## Entries supplied

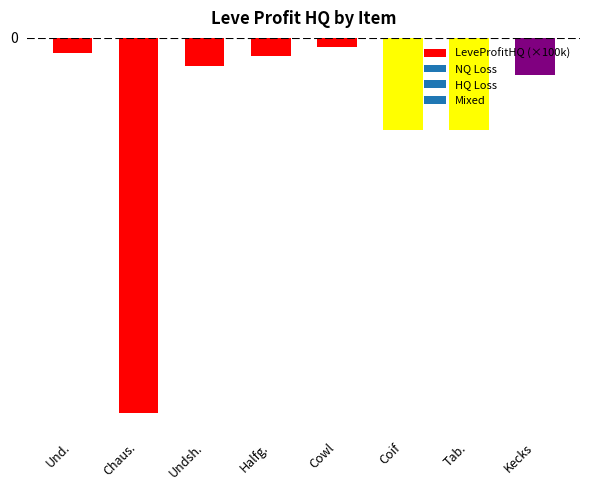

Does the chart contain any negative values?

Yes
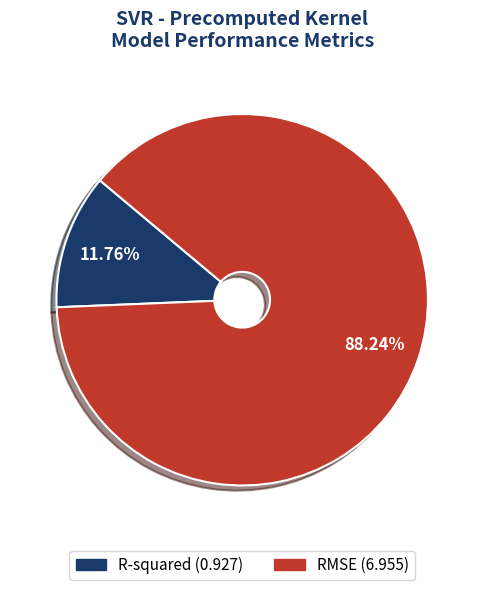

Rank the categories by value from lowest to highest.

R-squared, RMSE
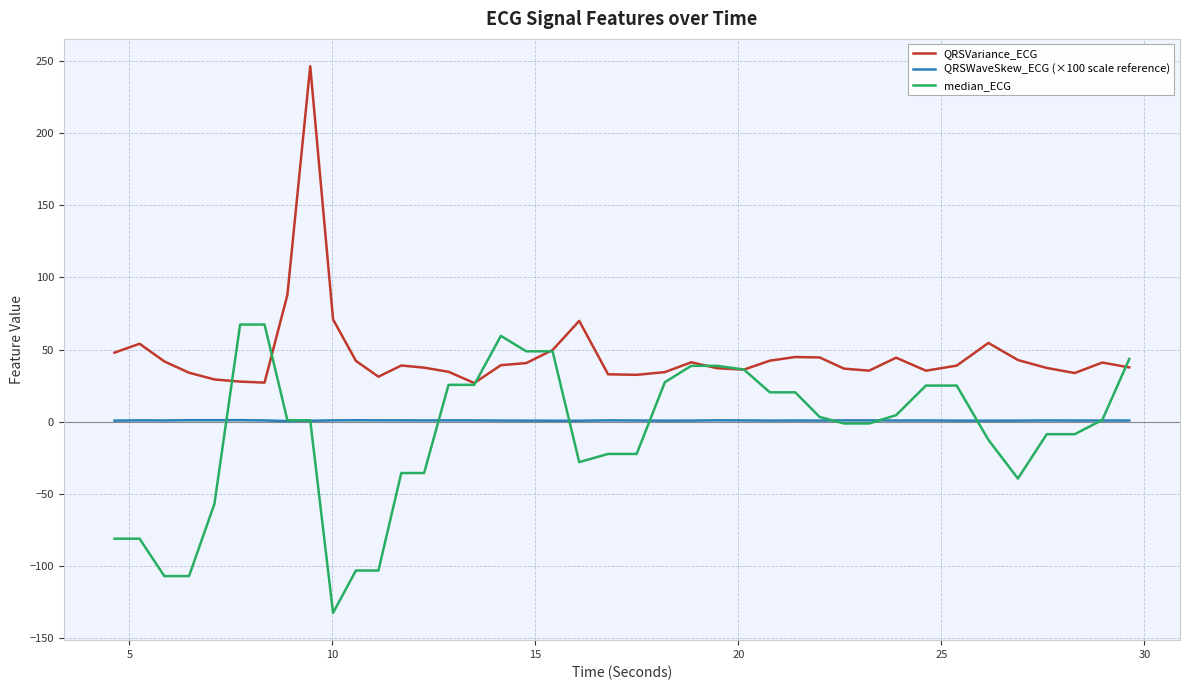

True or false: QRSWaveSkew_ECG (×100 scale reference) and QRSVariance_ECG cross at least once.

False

## Task statement
Print every one of the lines above word for word, leaving out the pictures.

## Exercise solution
Does the chart contain any negative values?

Yes

Rank the categories by value from lowest to highest.

R-squared, RMSE

True or false: QRSWaveSkew_ECG (×100 scale reference) and QRSVariance_ECG cross at least once.

False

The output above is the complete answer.